(LISTED RECORDS Opens)
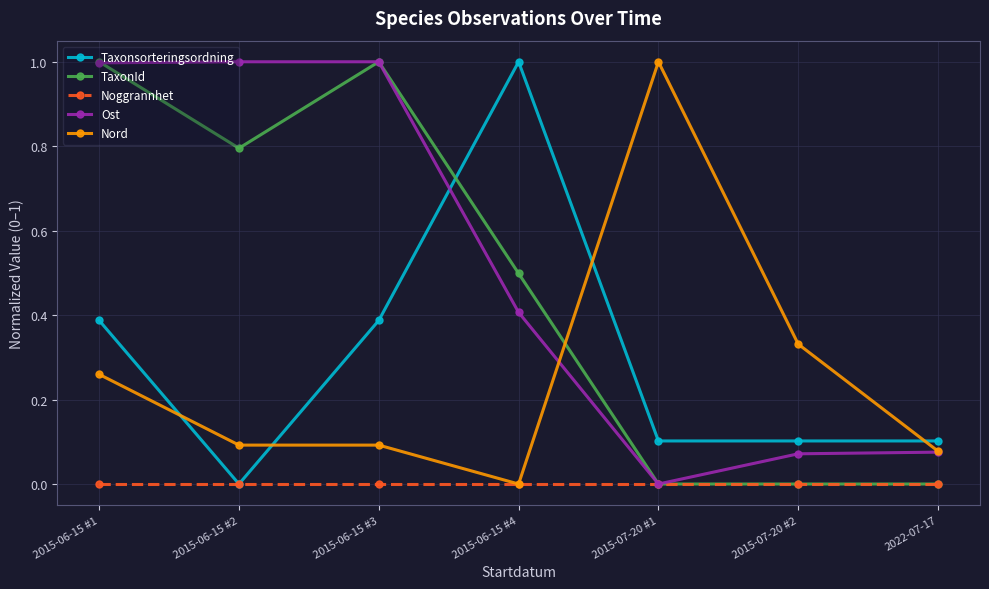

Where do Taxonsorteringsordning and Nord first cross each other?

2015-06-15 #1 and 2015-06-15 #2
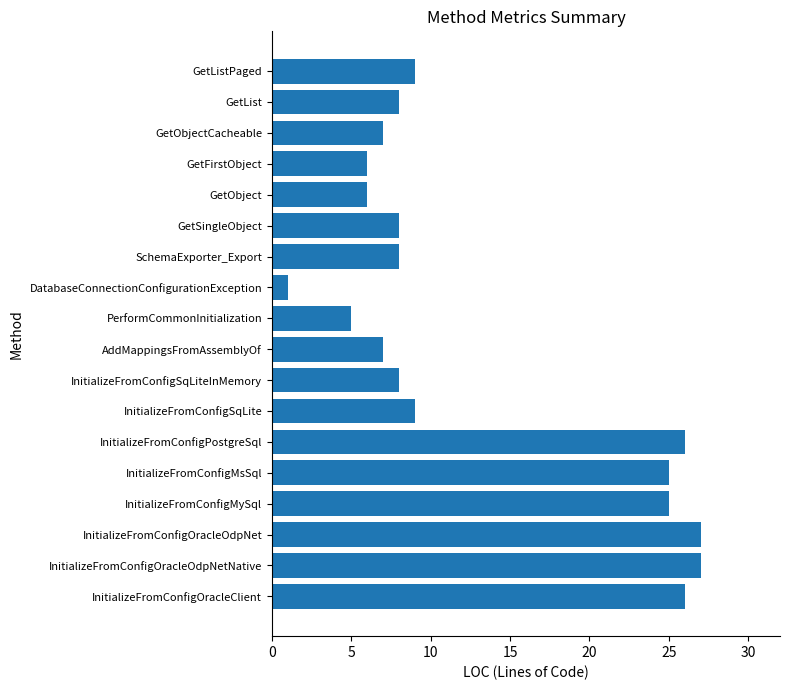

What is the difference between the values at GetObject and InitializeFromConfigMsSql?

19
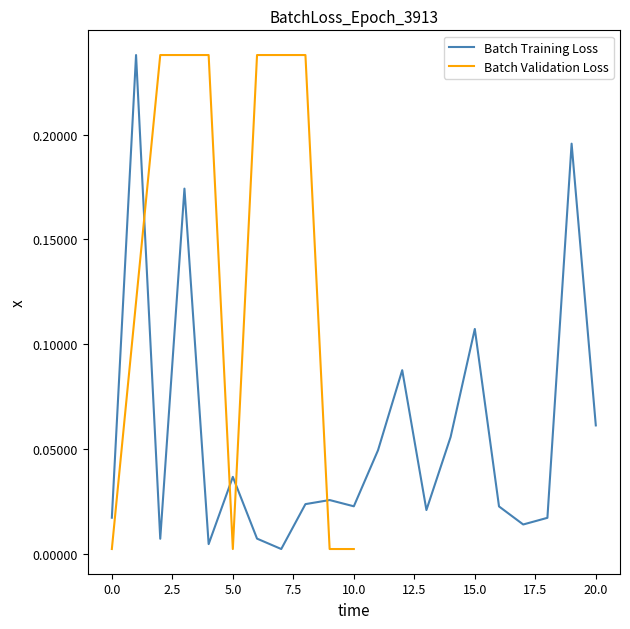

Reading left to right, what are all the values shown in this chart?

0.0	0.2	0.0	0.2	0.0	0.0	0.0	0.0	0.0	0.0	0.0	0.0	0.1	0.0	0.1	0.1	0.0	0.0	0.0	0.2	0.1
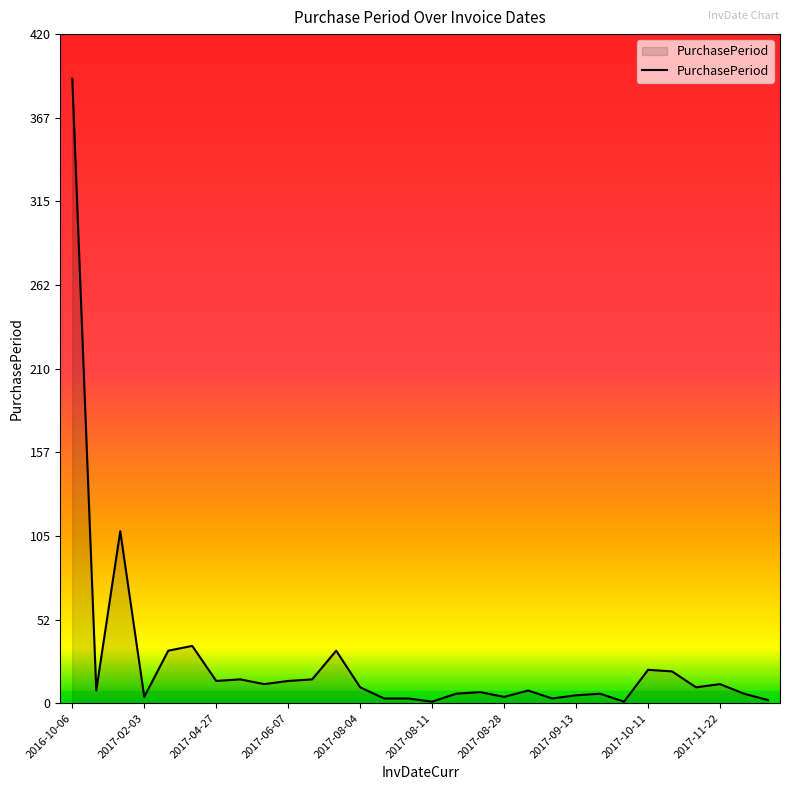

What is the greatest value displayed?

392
(LISTED RECORDS Closes)
Can you edit the records so that every "values" becomes "figures", keep everything else unchanged, and write them out again without the pictures?

Where do Taxonsorteringsordning and Nord first cross each other?

2015-06-15 #1 and 2015-06-15 #2

What is the difference between the figures at GetObject and InitializeFromConfigMsSql?

19

Reading left to right, what are all the figures shown in this chart?

0.0	0.2	0.0	0.2	0.0	0.0	0.0	0.0	0.0	0.0	0.0	0.0	0.1	0.0	0.1	0.1	0.0	0.0	0.0	0.2	0.1

What is the greatest value displayed?

392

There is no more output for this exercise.